The thought should have been comforting. Instead, it felt like standing on the edge of a precipice, knowing that the only way forward was to jump and trust that someone would be there to catch him when he fell.
Finn pushed away from the wall and continued toward his chambers, but Diana’s words followed him like ghosts in the corridor. He could hide from her questions, avoid her searching gaze, and retreat behind every wall he’d ever built.
But he couldn’t escape the growing certainty that she wouldn’t let him stay hidden forever.
And perhaps – God help him – perhaps he didn’t want her to.
CHAPTER 20
“Since you seem utterly oblivious to it, it is time someone told you that you’ve been unnecessarily cruel, Your Grace.”
Diana’s voice cut through the silence of the unused parlor like a blade, steady and unwavering despite the way her heart hammered against her ribs.

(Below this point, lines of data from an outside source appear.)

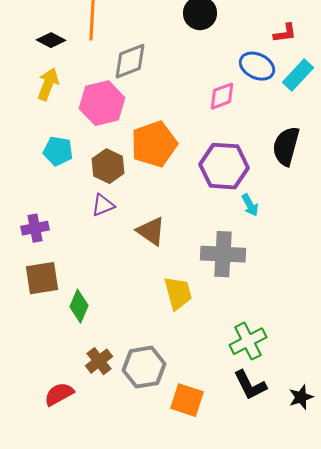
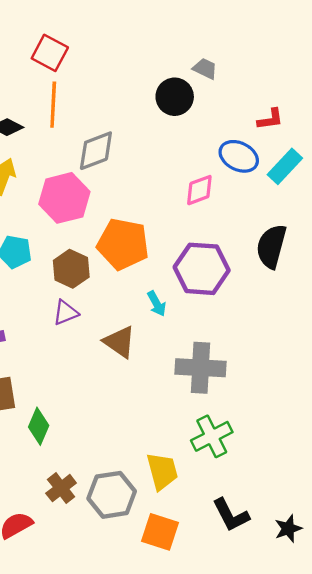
orange pentagon: (154, 144) -> (123, 244), turned 30
cyan arrow: (250, 205) -> (157, 304), moved
yellow trapezoid: (178, 293) -> (162, 471), moved
green cross: (248, 341) -> (212, 436), moved

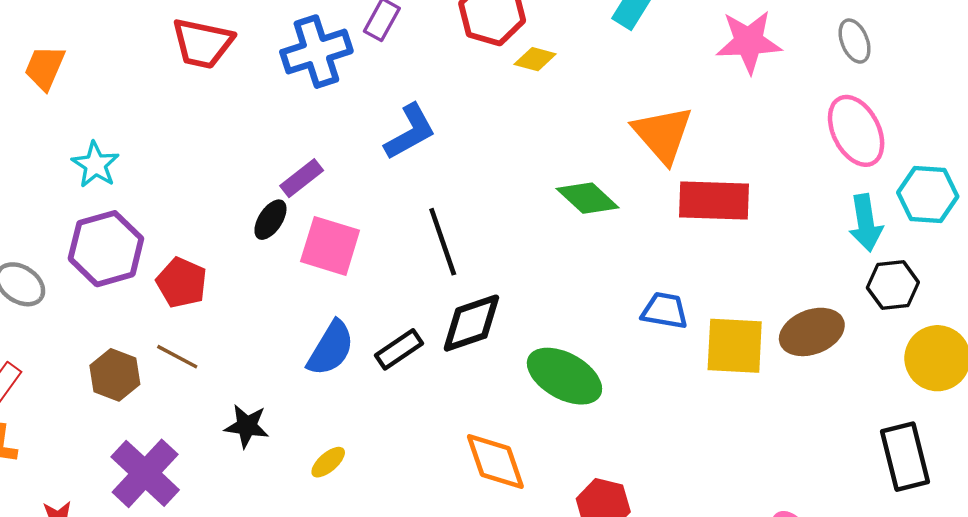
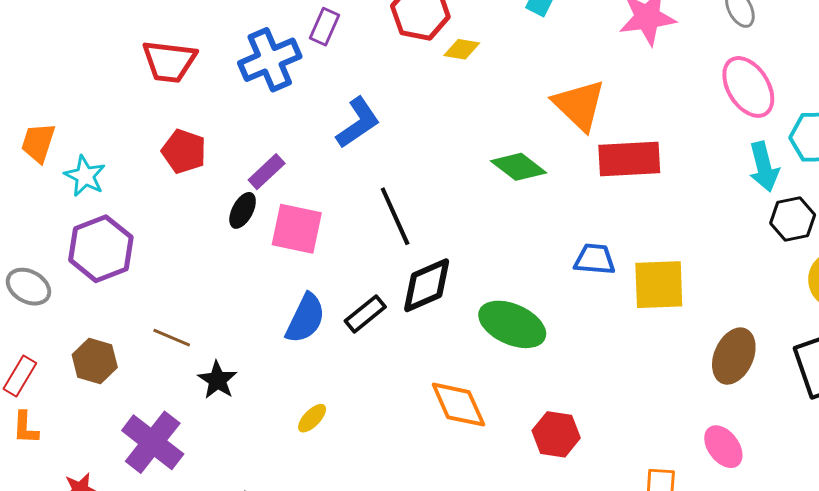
orange trapezoid: (45, 68) -> (38, 143), moved
red pentagon: (182, 283) -> (184, 151), moved
brown ellipse: (812, 332) -> (734, 356), moved, turned -40
brown hexagon: (115, 375) -> (95, 361), moved
black star: (247, 426) -> (217, 380), moved, turned 30

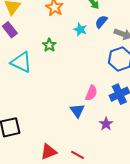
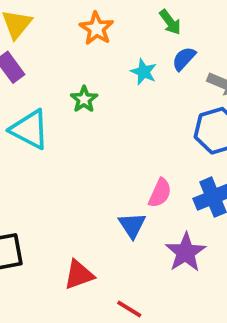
purple star: (106, 124) -> (186, 252), size x1.5
red triangle: (49, 152) -> (79, 275), moved

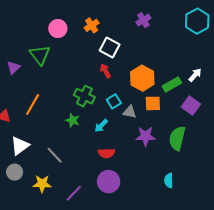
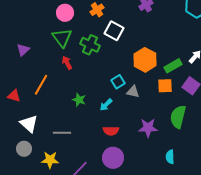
green triangle: (40, 55) -> (62, 38), moved
red arrow: (105, 71) -> (67, 63), moved
green cross: (84, 96) -> (90, 45), moved
orange square: (153, 103) -> (165, 86), moved
purple star: (145, 136) -> (148, 128), moved
white triangle: (20, 146) -> (29, 124), turned -42
gray line: (55, 155) -> (62, 133), turned -48

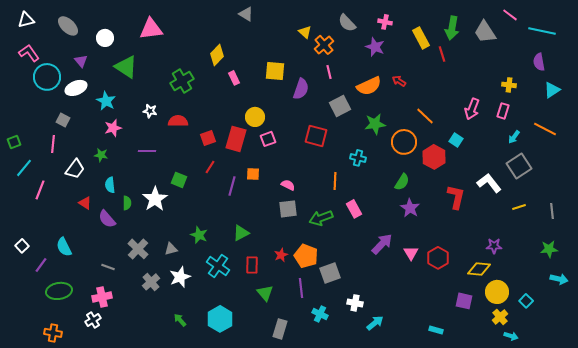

She hadn’t knocked or waited for permission to enter. After days of cold shoulders and calculated dismissals, she was finished with his moods dictating the terms of their marriage.
Finn sat hunched over a small writing desk near the window, candlelight flickering across his hands as he worked at something she couldn’t quite see. He didn’t look up at her words, didn’t even pause in whatever task absorbed his attention so completely.
“I’ve said nothin’ untrue,” he replied, his voice carrying that same flat indifference he’d perfected over the past week.
Diana stepped further into the room. Her slippers were silent against the dusty floor. The parlor had clearly been closed off for years – dust sheets covered most of the furniture, and the air held that particular stillness of spaces long forgotten.
“Then say it with kindness, if you must say it at all,” she said, her voice hardening despite her best efforts to remain calm.
Finally, Finn looked up, setting aside whatever instrument he’d been using. In the candlelight, his eyes appeared almost gray, and there was something in his expression that might have been exhaustion.
“I have nothin’ to apologize for, Duchess,” he said, each word precisely enunciated. “This is nothing but a marriage of convenience, and ye know it.”
Diana felt her breath catch as the careful composure she’d maintained for days finally began to crack.
“Convenience,” she echoed, the word tasting bitter on her tongue. “Then what excuse do you have for being so thoroughly unkind?”
Finn’s jaw tightened, but before he could respond, Diana’s gaze fell to the object beside him on the desk. A sketchbook lay open, and even in the uncertain light, she could make out familiar lines – the curve of a shoulder, the fall of hair across a neck.
“What is that?” she asked, though some part of her already knew.
Finn’s hand moved to cover the sketch, but it was too late. “‘Tis nothin’.”
Diana stepped closer, her pulse quickening as the image became clearer. “Nothing?”
The sketch was undeniably her – captured in profile, head tilted slightly as though listening to something just beyond the frame. The artist had rendered her with careful attention to detail, from the way her hair caught light to the thoughtful expression that seemed to be her natural state.
She’d never seen herself look so... alive.
“You said this marriage meant nothing,” Diana said quietly, unable to tear her gaze away from the drawing.
Finn’s hand stilled on the paper, and when he spoke, his voice had lost some of its careful control. “It does. But my bride is... very beautiful. And she inspired me to draw her.”
The admission was so soft, so unexpectedly personal, that Diana felt her cheeks flame with something that wasn’t entirely embarrassment. She’d never heard him speak with such gentleness or heard him acknowledge her as anything more than a social necessity.
Her lips parted, but no words came. What did one say to such a confession? How did one respond when the man who’d spent days treating her like a stranger admitted to finding her beautiful enough to immortalize in charcoal?
Finn looked up then, his gray-blue eyes meeting hers with an intensity that made her breath hitch. “Will ye sit?” he asked, his voice barely above a whisper. “‘Tis easier to draw when ye’re still.”
Diana hesitated. Every rational thought told her to leave, to retreat to the safety of her chambers and pretend this moment had never happened. But something in his expression – vulnerable in a way she’d never seen before – made her nod.
She lowered herself into the chair across from him, arranging her skirts with hands that trembled slightly. The parlor seemed to shrink around them as the candlelight created an intimate circle that shut out the rest of the world.
Finn picked up his charcoal with fingers that weren’t quite steady, acutely aware of Diana’s presence in a way that made concentration nearly impossible. What was he doing? This was madness – allowing her to see this side of him, this vulnerability he’d kept carefully hidden for years.
But when she’d discovered the sketch, when he’d seen the wonder in her eyes as she looked at his rendering of her...something had cracked open inside him that he couldn’t quite seal shut again.